[Items uit de dataset]
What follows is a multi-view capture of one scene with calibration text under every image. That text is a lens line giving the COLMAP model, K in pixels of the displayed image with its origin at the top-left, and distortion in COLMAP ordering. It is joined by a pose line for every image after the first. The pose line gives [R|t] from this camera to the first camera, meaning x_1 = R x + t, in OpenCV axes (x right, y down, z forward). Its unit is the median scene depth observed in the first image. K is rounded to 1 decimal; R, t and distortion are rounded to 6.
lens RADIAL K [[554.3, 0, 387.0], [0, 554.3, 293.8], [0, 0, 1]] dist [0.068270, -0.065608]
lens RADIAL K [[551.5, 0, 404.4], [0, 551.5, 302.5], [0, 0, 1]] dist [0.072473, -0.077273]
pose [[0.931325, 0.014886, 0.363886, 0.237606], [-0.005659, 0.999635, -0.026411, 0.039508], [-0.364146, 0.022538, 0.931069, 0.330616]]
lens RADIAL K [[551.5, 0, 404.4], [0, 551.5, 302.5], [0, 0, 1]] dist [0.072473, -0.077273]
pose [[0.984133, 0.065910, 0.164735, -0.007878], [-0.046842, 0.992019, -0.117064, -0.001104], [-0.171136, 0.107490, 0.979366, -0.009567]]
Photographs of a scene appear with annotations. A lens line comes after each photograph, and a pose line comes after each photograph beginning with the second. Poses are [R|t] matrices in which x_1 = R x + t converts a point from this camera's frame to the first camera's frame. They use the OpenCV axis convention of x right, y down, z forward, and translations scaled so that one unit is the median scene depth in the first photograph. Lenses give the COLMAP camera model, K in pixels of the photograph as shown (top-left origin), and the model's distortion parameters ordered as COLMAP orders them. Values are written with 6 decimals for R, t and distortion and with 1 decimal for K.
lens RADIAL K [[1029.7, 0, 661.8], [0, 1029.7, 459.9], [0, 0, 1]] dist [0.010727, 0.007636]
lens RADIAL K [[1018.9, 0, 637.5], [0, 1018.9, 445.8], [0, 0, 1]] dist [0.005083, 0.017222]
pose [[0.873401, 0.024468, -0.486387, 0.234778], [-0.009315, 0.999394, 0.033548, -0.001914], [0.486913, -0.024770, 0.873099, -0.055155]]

Instructies> Zet alle bovenstaande items om naar een CSV met twee kolommen, "invoer" en "uitvoer", met één rij per item. Plaats de tekst en het antwoord elk in één veld tussen aanhalingstekens en vervang regeleinden door spaties.

Uitwerking>
invoer,uitvoer
"What follows is a multi-view capture of one scene with calibration text under every image. That text is a lens line giving the COLMAP model, K in pixels of the displayed image with its origin at the top-left, and distortion in COLMAP ordering. It is joined by a pose line for every image after the first. The pose line gives [R|t] from this camera to the first camera, meaning x_1 = R x + t, in OpenCV axes (x right, y down, z forward). Its unit is the median scene depth observed in the first image. K is rounded to 1 decimal; R, t and distortion are rounded to 6.","lens RADIAL K [[554.3, 0, 387.0], [0, 554.3, 293.8], [0, 0, 1]] dist [0.068270, -0.065608] lens RADIAL K [[551.5, 0, 404.4], [0, 551.5, 302.5], [0, 0, 1]] dist [0.072473, -0.077273] pose [[0.931325, 0.014886, 0.363886, 0.237606], [-0.005659, 0.999635, -0.026411, 0.039508], [-0.364146, 0.022538, 0.931069, 0.330616]] lens RADIAL K [[551.5, 0, 404.4], [0, 551.5, 302.5], [0, 0, 1]] dist [0.072473, -0.077273] pose [[0.984133, 0.065910, 0.164735, -0.007878], [-0.046842, 0.992019, -0.117064, -0.001104], [-0.171136, 0.107490, 0.979366, -0.009567]]"
"Photographs of a scene appear with annotations. A lens line comes after each photograph, and a pose line comes after each photograph beginning with the second. Poses are [R|t] matrices in which x_1 = R x + t converts a point from this camera's frame to the first camera's frame. They use the OpenCV axis convention of x right, y down, z forward, and translations scaled so that one unit is the median scene depth in the first photograph. Lenses give the COLMAP camera model, K in pixels of the photograph as shown (top-left origin), and the model's distortion parameters ordered as COLMAP orders them. Values are written with 6 decimals for R, t and distortion and with 1 decimal for K.","lens RADIAL K [[1029.7, 0, 661.8], [0, 1029.7, 459.9], [0, 0, 1]] dist [0.010727, 0.007636] lens RADIAL K [[1018.9, 0, 637.5], [0, 1018.9, 445.8], [0, 0, 1]] dist [0.005083, 0.017222] pose [[0.873401, 0.024468, -0.486387, 0.234778], [-0.009315, 0.999394, 0.033548, -0.001914], [0.486913, -0.024770, 0.873099, -0.055155]]"